Perhaps the worst side-effect of social media is its propensity to undermine our relationships. So today I want to talk about a psychological phenomenon called ‘Projective Identification’, its negative effects, and the potential of social media to exacerbate it.
Projective identification is a mechanism that both makes and ruins friendships and relationships. The best way to illustrate what this it is is to give an example.
Say Person A smiles at person B across a room. They may have mutual friends; each know who there other is, and there is a mutual desire to get to know each other better. Later that day, Person A likes, say, Person B’s Instagram photo; Person B is happy, and this interaction confirms to both their desire to grow more acquainted with each other.
On the flipside, say Person B has begun to feel unsure of Person A’s feelings towards them. Perhaps she hasn’t texted him in a while, or didn’t ‘like’ his most recent profile picture. This hurts Person B, and he project the hurt he feels onto Person A; he feels pain, is it not natural to assume that she wants him to feel it, that she feels as ambivalent towards him as he feels towards her?
Ambivalence, exacerbated perhaps by personal insecurity x or y, can then turn to mistrust, and eventually to outright dislike. As you can imagine, this cooling of relations is part of that human instinct of self-preservation. Nobody wants to feel pain; romanticising sadness and anger will always get us into trouble. But it breaks friendships, and it breaks relationships. It is worsened by the level of interconnectivity we have today; every new Instagram post you make constitutes an opportunity for one of your friends not to ‘like’ your public activity.
And it works both ways. Sometimes, the last thing we want to see is the highlight reel of other people’s lives. Social media allows people to be selective about the side of themselves they wish to present, and it’s all too easy to be bitter about the achievements of people you kind of know.
I consider deleting Facebook perhaps twice a day. There is simply too much anxiety in the act of putting yourself out there in front of your friends, your distant family, and everyone you ever met at a party.

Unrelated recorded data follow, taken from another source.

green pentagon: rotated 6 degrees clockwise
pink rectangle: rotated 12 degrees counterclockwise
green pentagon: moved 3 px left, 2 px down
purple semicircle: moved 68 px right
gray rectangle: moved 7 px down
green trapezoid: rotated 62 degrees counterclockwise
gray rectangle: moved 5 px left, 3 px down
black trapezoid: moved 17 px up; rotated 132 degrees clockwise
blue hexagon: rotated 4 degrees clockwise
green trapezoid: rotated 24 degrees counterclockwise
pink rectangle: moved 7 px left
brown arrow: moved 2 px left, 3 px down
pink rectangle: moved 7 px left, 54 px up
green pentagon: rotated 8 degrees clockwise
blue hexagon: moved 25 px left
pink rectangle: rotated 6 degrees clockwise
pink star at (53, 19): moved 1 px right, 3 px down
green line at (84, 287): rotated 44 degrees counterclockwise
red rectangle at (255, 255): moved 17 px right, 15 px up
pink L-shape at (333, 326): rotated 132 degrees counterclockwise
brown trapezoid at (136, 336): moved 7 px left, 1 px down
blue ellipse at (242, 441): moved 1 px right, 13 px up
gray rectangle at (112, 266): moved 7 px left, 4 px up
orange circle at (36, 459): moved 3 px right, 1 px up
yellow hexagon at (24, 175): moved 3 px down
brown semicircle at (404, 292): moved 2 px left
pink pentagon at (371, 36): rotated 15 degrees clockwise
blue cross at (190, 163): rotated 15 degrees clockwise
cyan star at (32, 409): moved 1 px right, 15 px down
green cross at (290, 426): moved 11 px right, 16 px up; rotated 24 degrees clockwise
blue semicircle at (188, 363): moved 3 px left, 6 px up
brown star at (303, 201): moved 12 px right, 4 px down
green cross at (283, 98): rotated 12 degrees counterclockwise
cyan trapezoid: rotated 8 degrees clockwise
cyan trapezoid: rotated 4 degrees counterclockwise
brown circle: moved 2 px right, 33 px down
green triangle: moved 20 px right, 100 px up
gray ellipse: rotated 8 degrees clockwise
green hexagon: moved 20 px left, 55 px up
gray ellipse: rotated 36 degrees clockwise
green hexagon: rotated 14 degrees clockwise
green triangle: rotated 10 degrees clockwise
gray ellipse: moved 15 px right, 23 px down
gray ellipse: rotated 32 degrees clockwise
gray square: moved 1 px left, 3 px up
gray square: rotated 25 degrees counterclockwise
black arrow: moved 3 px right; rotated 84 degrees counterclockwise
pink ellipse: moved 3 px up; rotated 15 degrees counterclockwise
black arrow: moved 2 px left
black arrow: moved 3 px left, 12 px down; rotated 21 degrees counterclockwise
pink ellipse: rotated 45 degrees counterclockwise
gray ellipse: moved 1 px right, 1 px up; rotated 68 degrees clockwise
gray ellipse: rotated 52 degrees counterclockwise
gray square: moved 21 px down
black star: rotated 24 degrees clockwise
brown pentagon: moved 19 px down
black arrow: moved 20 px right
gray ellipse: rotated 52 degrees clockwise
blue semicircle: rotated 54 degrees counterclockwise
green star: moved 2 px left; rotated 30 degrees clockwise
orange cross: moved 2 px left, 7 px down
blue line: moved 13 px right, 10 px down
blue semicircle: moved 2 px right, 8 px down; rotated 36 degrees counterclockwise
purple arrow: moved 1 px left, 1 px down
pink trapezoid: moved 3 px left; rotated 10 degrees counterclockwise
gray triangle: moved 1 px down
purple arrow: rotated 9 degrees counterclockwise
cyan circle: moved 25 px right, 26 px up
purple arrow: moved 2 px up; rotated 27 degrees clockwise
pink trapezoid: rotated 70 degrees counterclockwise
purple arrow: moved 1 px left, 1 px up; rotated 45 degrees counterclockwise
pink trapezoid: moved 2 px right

But like any anxiety, this can be fought by not dwelling too much on the symbolism behind it, and choosing not to doubt your friends. Confidence is a choice. I dare you to try spending a day without social media. Or at least Facebook. Instagram and tumblr are marginally better for the soul. SMS still works, believe it or not. Use it. Throw your iPhone into the Cam, even. Sometimes I think the thing I’m most nostalgic about is playing Snake on my mum’s Nokia.